Strengthening the capital base levels of Indian banks on par with International banks. 11. Improvement in the standard assets of the Banking sector and the reduction in NPAs to internationally accepted levels. 12. Increase in the efficiency of commercial banks, reduction in their operating costs, developing risk management skills, modernizing management, pressing into service modern technology to raise productivity, etc. 13. Implementing reforms both in primary and secondary capital markets in order to attract foreign capital from NRIs, OCBs and FIIs for development of infrastructure projects and industries such as cement, steel, road and bridge construction, capital goods, telecom etc, in the country. 14.
Implementation of International reporting such as International Accounting Standards, GAAP, etc in Indian companies to attract inflow of foreign capital through ADRs or GDRs etc. The global context in which the Tarapore Committee recommended CAC is very different from what it has been because of the east Asian currency crisis, Argentinian crisis in 2001; global economic slowdown, increasing capital market volatility all over the world etc. So severe has the crisis been that the World Bank and the IMF are suggesting caution in graduating to CAC. It is argued that China which receives about $45 billion of FDI annually and has $ 200 billion in forex reserves does not have CAC and has only trade account convertibility. It even controls portfolio capital inflows. The fears regarding CAC are: 1. Volatile capital movement can destabilise the equity market and banking sector, (as was seer temporarily a free NDA lost the electron in may 2004). 2.
To save the external value of the currency the Central Bank has to intervene in a costly way. 3. Imports will become too expensive to finance. 4. Interest rates will be high to hold the foreign capital and also to curb speculative activities. 5.
Unemployment will result from the steep recession that will follow. 6. The Indian Government does not have the resources to defend the rupee against a determined speculative attack.

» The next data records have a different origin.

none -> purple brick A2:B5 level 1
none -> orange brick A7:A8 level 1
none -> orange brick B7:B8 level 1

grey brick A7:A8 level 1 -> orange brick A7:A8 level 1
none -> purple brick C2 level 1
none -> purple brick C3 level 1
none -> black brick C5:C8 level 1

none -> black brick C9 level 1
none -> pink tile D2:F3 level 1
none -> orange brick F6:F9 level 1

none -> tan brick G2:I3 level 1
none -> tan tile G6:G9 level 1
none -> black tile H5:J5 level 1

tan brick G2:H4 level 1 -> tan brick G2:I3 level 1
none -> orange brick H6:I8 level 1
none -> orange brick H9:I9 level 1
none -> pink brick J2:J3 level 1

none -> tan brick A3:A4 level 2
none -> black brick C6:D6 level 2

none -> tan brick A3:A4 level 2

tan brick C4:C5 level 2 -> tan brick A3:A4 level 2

7. The banking sector is vulnerable in India though not as much as the east Asian banks and may not be able to withstand consequences of free float. 8. Flight of capital cannot be ruled out. It is also observed that since there is no correlation between FDI and CAC and also because much higher level of domestic savings can be tapped in the country by appropriate financial reforms, it is suggested that adoption of full convertibility of rupee on capital account be postponed until the preconditions for implementing the CAC is fulfilled.

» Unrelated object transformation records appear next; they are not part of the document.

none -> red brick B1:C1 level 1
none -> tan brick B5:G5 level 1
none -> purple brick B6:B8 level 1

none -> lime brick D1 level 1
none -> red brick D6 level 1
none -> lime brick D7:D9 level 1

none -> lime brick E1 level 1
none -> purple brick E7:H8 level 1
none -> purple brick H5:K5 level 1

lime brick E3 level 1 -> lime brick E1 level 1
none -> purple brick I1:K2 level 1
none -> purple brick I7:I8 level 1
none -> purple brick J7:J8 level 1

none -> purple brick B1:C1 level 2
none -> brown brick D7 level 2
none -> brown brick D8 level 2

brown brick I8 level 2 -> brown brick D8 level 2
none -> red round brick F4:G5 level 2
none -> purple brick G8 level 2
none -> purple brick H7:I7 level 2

The following are the important relaxation in the CAC so far: 1. Accessing capital markets abroad through GDRs and ADRs. 2. Issue of foreign currency convertible bonds or floating rate notes.
3. Liberalised norms for External Commercial Borrowings (ECBs). 4. Loans for non-residents. 5.
Direct investment abroad (wholly owned subsidiaries). 6. Liberalised norms for Foreign Direct Investment. 7. Increase in FII’s portfolio investments. 8. Replacement of Foreign Exchange Regulation Act (FERA) by Foreign Exchange Management Act (FEMA).
In a move towards CAC, the Budget 2002-03 made all deposit schemes for NRIs fully convertible from April 1, 2002. NRIs are free to their savings in foreign currency as well as their current earnings in India such as rent, pension, interest, and dividend etc., based on appropriate certification. Indian companies can now invest abroad up to $ 100 million (it was $ 50 million earlier) annually through the automatic route. Further in January 2003 the government allowed Indian citizens to invest in foreign companies that have at least 10% stake in a listed Indian company. So Indians can now invest abroad in blue chips like Unilever, Nestle, P and G etc.
Corporates have also been allowed to acquire land and property abroad. Although there are problems with full convertibility, India should have a cautious approach towards capital account liberalization. This is because India as a developing country needs foreign investments to boost her economy. But it should be remembered that the attractiveness of a country for foreign investment, depends on many factors, and a free currency policy is just one of them.